PROBLEM STATEMENT >>
Please take the records that follow and repeat exactly the lines starting with the line with "left shoulder: (405, 499)" and going on through the line with "nose: (950, 513)".

[Start of section]

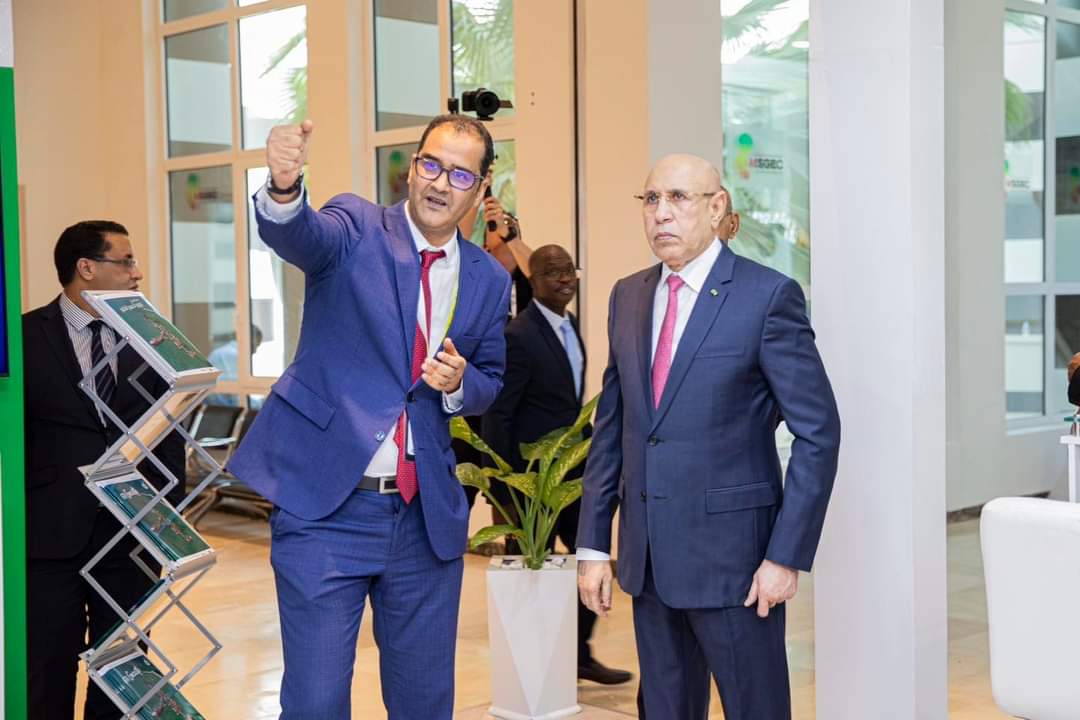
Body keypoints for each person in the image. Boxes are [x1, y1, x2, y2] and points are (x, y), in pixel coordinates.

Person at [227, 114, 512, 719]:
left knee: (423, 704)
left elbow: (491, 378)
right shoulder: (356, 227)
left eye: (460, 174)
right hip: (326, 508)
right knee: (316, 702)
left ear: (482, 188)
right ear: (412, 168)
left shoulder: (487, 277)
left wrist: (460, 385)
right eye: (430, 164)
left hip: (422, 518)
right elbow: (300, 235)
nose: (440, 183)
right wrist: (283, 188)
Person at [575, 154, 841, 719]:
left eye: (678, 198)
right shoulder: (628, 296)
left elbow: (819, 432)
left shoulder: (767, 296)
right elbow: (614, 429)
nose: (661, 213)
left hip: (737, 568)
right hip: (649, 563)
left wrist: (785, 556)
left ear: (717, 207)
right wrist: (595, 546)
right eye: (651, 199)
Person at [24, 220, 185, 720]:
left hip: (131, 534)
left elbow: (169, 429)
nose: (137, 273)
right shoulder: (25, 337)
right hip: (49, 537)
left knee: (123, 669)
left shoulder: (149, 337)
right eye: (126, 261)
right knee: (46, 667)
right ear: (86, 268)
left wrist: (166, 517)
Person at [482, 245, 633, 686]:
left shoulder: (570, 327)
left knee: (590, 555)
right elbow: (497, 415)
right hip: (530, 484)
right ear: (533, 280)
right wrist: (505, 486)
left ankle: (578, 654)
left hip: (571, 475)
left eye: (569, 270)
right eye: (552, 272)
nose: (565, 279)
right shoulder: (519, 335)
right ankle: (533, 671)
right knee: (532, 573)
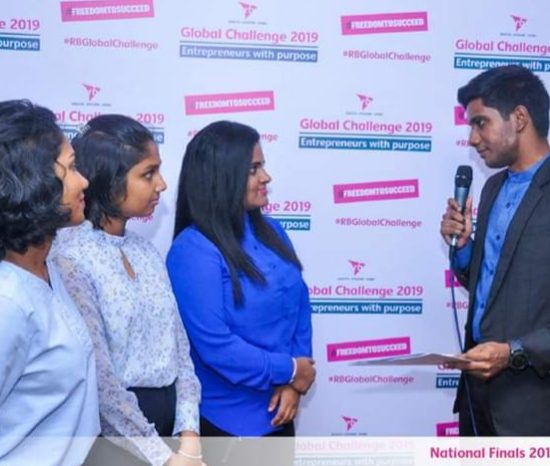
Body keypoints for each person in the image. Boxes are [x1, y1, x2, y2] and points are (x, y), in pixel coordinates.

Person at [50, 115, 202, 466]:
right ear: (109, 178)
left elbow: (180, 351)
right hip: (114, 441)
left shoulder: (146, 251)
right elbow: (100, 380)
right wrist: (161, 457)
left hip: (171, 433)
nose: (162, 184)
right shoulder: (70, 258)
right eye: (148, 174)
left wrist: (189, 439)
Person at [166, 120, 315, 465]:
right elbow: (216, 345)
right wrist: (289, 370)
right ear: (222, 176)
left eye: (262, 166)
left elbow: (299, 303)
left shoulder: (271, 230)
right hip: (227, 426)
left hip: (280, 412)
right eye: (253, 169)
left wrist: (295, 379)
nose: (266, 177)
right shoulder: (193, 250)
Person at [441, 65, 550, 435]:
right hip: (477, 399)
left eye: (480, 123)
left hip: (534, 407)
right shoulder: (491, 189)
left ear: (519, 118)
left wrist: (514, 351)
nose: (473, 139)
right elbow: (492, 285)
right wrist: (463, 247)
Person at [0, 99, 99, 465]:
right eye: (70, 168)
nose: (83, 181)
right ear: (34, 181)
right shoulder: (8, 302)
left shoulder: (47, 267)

[End of section]
[Start of section]

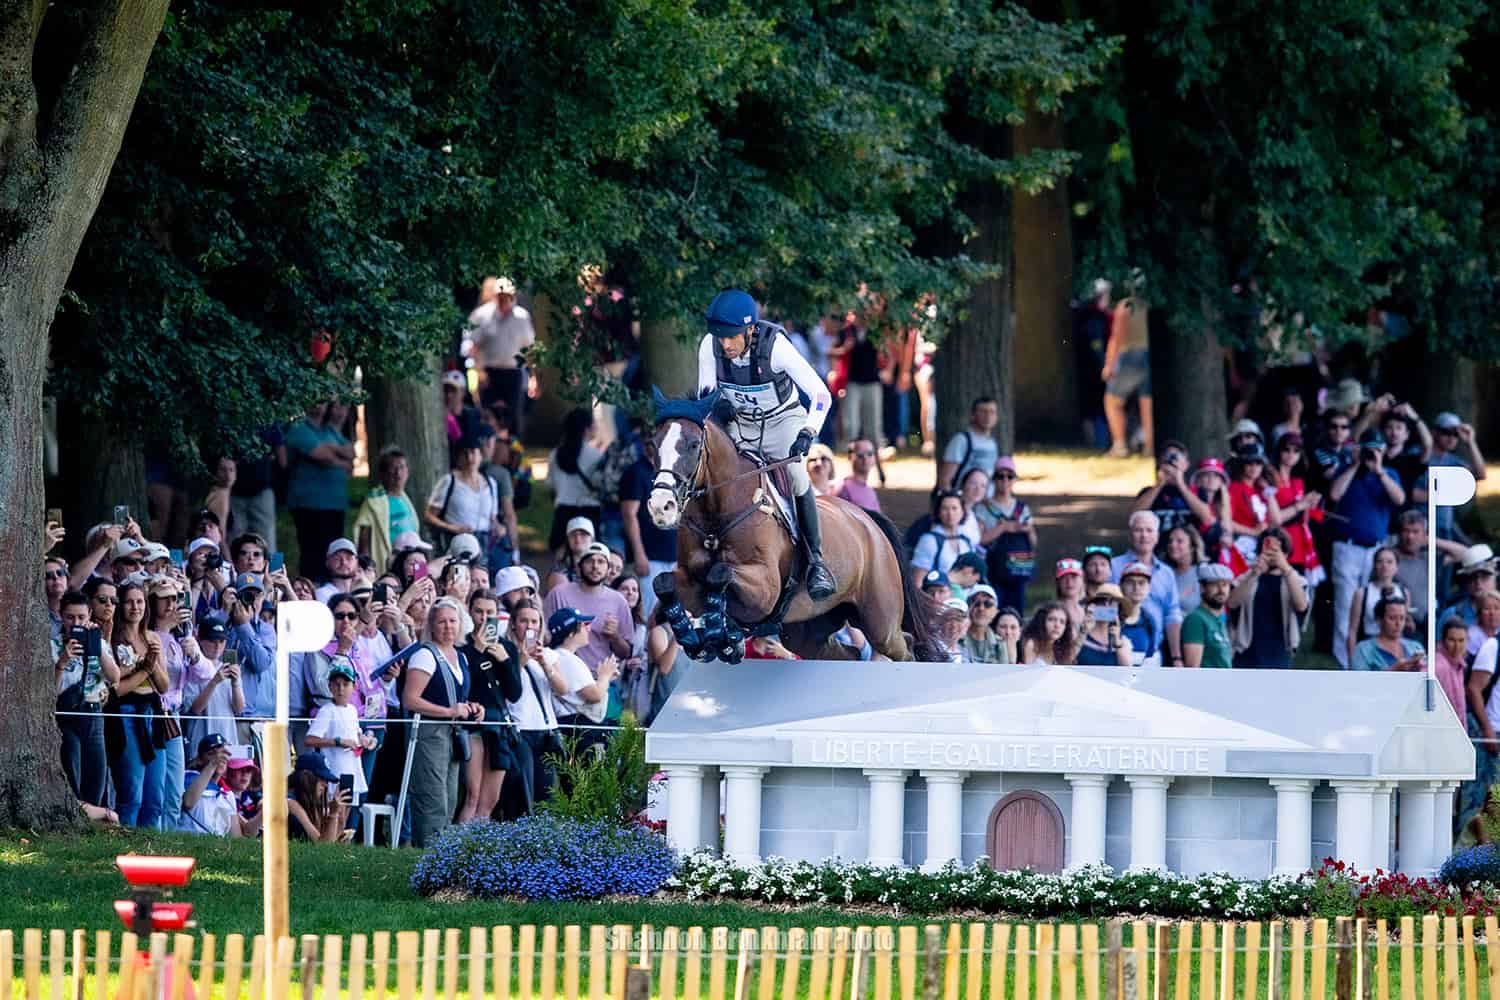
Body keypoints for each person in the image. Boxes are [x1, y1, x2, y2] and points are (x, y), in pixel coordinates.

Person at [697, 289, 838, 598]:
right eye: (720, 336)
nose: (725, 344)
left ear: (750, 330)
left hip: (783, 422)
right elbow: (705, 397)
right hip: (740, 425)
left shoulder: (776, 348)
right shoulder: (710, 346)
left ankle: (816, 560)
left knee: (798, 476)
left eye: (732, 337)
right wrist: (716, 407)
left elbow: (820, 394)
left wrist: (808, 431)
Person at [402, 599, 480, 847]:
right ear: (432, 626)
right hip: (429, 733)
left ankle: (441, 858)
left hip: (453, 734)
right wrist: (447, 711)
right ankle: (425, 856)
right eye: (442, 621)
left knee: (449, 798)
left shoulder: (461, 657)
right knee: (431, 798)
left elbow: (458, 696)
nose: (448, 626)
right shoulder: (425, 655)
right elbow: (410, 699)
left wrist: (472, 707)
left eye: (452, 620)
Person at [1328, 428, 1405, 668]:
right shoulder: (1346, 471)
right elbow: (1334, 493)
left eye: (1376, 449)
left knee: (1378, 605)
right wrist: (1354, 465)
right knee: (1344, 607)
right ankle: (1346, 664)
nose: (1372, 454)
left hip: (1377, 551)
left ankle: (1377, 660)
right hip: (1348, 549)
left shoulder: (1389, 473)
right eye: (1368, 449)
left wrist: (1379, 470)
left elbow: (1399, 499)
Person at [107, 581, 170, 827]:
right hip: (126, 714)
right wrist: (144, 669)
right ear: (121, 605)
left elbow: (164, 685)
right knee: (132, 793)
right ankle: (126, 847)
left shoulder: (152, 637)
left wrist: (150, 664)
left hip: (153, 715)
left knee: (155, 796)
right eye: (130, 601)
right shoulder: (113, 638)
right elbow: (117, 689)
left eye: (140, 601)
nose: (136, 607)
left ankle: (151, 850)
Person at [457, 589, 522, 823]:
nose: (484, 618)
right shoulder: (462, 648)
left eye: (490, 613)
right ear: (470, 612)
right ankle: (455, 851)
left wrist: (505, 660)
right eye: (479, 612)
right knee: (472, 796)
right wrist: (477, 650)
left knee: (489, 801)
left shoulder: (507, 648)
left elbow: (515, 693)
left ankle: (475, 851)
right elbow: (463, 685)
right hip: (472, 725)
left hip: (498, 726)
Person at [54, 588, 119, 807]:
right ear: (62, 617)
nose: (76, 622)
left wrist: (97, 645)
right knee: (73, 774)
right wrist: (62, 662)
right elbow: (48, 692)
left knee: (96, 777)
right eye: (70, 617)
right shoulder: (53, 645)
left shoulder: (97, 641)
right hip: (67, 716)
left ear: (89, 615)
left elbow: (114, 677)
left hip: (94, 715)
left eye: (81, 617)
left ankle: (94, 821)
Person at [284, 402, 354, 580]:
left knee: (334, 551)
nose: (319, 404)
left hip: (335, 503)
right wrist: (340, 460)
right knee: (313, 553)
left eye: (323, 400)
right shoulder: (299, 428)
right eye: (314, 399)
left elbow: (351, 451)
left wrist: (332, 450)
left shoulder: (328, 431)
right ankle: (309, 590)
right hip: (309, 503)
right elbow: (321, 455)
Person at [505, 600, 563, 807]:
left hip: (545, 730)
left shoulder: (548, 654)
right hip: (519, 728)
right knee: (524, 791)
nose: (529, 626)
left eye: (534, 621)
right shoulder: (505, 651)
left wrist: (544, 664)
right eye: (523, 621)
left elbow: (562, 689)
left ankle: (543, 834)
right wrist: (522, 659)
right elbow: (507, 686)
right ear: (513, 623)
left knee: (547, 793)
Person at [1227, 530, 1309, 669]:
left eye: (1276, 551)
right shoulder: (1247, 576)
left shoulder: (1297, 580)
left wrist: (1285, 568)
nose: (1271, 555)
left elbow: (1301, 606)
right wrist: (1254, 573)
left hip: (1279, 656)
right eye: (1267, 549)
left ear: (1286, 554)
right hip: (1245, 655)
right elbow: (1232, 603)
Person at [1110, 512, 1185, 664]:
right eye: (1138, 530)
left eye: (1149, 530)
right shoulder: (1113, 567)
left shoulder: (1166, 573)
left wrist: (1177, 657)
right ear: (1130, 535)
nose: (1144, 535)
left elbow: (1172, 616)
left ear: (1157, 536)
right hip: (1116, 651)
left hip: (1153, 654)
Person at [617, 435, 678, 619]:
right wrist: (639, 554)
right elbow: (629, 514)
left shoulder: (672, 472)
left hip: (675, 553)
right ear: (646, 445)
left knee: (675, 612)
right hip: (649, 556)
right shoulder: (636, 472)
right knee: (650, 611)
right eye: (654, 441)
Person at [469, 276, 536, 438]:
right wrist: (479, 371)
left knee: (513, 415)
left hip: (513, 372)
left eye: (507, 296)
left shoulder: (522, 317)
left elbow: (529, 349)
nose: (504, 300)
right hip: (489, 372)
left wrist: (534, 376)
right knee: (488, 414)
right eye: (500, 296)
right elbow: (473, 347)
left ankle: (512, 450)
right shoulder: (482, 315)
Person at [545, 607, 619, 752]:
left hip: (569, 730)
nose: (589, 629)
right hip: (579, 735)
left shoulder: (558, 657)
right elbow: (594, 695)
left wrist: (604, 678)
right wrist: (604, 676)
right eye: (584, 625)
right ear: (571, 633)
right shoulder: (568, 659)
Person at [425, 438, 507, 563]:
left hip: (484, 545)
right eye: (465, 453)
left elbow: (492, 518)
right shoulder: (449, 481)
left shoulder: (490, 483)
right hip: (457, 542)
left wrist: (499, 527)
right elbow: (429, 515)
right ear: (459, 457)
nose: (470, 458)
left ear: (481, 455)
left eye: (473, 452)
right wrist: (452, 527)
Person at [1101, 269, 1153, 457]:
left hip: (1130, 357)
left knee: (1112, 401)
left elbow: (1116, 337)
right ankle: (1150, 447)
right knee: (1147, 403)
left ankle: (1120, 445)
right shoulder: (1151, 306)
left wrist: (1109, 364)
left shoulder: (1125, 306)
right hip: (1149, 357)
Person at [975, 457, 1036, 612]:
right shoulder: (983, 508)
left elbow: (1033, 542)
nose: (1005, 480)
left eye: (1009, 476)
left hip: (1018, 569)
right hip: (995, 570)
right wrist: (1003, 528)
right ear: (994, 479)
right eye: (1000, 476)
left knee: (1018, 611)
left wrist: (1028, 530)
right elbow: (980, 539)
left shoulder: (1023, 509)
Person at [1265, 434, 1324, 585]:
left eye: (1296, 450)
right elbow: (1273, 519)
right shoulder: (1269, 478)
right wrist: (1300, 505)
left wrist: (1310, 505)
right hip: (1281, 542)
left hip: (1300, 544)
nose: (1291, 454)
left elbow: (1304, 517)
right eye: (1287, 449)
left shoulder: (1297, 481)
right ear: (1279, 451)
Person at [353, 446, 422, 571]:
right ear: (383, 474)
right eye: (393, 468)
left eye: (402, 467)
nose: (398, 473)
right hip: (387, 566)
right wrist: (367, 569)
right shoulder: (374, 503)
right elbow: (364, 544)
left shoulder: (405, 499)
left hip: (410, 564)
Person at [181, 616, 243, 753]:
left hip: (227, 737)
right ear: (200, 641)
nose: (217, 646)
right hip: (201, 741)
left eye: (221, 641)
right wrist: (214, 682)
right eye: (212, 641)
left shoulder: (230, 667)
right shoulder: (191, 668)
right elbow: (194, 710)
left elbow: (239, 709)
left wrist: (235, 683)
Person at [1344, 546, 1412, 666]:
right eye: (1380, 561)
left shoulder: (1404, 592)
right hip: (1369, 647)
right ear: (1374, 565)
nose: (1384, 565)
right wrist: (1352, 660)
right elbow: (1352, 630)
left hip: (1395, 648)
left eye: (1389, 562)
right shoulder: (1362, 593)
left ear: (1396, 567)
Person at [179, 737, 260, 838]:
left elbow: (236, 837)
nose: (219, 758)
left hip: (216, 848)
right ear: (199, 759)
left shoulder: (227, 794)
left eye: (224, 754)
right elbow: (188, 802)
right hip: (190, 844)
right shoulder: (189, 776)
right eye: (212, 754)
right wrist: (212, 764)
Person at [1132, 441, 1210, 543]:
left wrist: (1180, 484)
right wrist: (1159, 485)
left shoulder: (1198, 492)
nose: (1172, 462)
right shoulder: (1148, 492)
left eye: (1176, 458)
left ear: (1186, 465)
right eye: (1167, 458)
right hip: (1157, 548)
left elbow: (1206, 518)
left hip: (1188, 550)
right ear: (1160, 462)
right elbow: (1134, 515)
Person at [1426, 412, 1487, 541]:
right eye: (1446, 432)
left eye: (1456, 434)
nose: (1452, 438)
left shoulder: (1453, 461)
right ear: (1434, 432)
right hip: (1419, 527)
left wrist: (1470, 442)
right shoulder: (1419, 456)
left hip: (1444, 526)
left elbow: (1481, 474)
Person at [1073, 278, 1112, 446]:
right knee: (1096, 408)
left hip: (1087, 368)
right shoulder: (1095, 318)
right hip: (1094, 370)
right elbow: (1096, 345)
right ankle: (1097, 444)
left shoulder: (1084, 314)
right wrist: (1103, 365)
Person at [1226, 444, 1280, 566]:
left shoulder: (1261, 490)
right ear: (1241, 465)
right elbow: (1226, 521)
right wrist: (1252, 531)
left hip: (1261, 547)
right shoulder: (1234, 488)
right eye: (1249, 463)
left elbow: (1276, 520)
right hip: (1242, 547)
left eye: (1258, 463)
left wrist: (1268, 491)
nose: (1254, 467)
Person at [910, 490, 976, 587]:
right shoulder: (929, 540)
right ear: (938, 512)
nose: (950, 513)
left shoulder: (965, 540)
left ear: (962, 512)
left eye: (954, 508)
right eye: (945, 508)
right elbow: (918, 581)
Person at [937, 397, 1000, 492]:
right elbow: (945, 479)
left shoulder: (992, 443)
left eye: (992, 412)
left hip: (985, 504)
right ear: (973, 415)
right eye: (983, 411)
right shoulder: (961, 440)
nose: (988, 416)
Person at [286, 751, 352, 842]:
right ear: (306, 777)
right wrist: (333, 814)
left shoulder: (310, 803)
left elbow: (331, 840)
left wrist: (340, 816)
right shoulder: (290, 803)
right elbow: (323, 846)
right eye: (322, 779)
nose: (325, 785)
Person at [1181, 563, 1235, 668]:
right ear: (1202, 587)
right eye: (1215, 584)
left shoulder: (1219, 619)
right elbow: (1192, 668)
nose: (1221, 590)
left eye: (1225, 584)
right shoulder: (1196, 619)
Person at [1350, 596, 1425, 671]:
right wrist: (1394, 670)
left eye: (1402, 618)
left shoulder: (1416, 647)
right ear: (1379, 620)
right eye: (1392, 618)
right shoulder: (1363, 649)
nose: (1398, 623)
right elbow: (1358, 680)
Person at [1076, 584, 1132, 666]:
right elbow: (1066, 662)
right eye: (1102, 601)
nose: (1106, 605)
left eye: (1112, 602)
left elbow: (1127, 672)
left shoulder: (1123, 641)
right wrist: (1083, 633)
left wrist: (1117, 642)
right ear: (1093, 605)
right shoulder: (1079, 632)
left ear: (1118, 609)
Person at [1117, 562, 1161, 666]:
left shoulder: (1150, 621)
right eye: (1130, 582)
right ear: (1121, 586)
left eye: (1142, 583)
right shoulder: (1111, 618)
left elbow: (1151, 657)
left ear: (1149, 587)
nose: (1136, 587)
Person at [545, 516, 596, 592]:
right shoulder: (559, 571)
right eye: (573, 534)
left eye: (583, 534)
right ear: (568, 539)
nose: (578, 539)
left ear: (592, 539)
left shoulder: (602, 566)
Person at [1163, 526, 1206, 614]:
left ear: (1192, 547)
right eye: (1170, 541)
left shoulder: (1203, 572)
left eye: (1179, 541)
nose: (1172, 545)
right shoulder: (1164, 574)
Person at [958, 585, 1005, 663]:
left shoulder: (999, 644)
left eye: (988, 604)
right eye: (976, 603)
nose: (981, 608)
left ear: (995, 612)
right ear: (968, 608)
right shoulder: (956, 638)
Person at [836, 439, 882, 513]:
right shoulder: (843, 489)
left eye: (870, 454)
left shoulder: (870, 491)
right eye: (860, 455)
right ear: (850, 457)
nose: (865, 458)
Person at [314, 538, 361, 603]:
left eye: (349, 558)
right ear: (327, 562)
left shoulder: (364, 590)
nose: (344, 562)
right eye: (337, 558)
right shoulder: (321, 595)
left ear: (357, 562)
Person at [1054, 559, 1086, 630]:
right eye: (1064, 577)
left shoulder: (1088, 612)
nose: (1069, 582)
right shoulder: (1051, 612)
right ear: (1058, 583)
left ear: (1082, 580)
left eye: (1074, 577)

[End of section]

SOLUTION >>
left shoulder: (405, 499)
left hip: (410, 564)
Person at [181, 616, 243, 753]:
left hip: (227, 737)
right ear: (200, 641)
nose: (217, 646)
right hip: (201, 741)
left eye: (221, 641)
right wrist: (214, 682)
right eye: (212, 641)
left shoulder: (230, 667)
right shoulder: (191, 668)
right elbow: (194, 710)
left elbow: (239, 709)
left wrist: (235, 683)
Person at [1344, 546, 1412, 666]:
right eye: (1380, 561)
left shoulder: (1404, 592)
right hip: (1369, 647)
right ear: (1374, 565)
nose: (1384, 565)
right wrist: (1352, 660)
right elbow: (1352, 630)
left hip: (1395, 648)
left eye: (1389, 562)
right shoulder: (1362, 593)
left ear: (1396, 567)
Person at [179, 737, 260, 838]:
left elbow: (236, 837)
nose: (219, 758)
left hip: (216, 848)
right ear: (199, 759)
left shoulder: (227, 794)
left eye: (224, 754)
right elbow: (188, 802)
right hip: (190, 844)
right shoulder: (189, 776)
right eye: (212, 754)
right wrist: (212, 764)
Person at [1132, 441, 1210, 543]:
left wrist: (1180, 484)
right wrist: (1159, 485)
left shoulder: (1198, 492)
nose: (1172, 462)
right shoulder: (1148, 492)
left eye: (1176, 458)
left ear: (1186, 465)
right eye: (1167, 458)
right hip: (1157, 548)
left elbow: (1206, 518)
left hip: (1188, 550)
right ear: (1160, 462)
right elbow: (1134, 515)
Person at [1426, 412, 1487, 541]:
right eye: (1446, 432)
left eye: (1456, 434)
nose: (1452, 438)
left shoulder: (1453, 461)
right ear: (1434, 432)
right hip: (1419, 527)
left wrist: (1470, 442)
right shoulder: (1419, 456)
left hip: (1444, 526)
left elbow: (1481, 474)
Person at [1073, 278, 1112, 446]:
right knee: (1096, 408)
left hip: (1087, 368)
right shoulder: (1095, 318)
right hip: (1094, 370)
right elbow: (1096, 345)
right ankle: (1097, 444)
left shoulder: (1084, 314)
right wrist: (1103, 365)
Person at [1226, 444, 1280, 566]:
left shoulder: (1261, 490)
right ear: (1241, 465)
right elbow: (1226, 521)
right wrist: (1252, 531)
left hip: (1261, 547)
right shoulder: (1234, 488)
right eye: (1249, 463)
left elbow: (1276, 520)
right hip: (1242, 547)
left eye: (1258, 463)
left wrist: (1268, 491)
nose: (1254, 467)
Person at [910, 490, 976, 587]:
right shoulder: (929, 540)
right ear: (938, 512)
nose: (950, 513)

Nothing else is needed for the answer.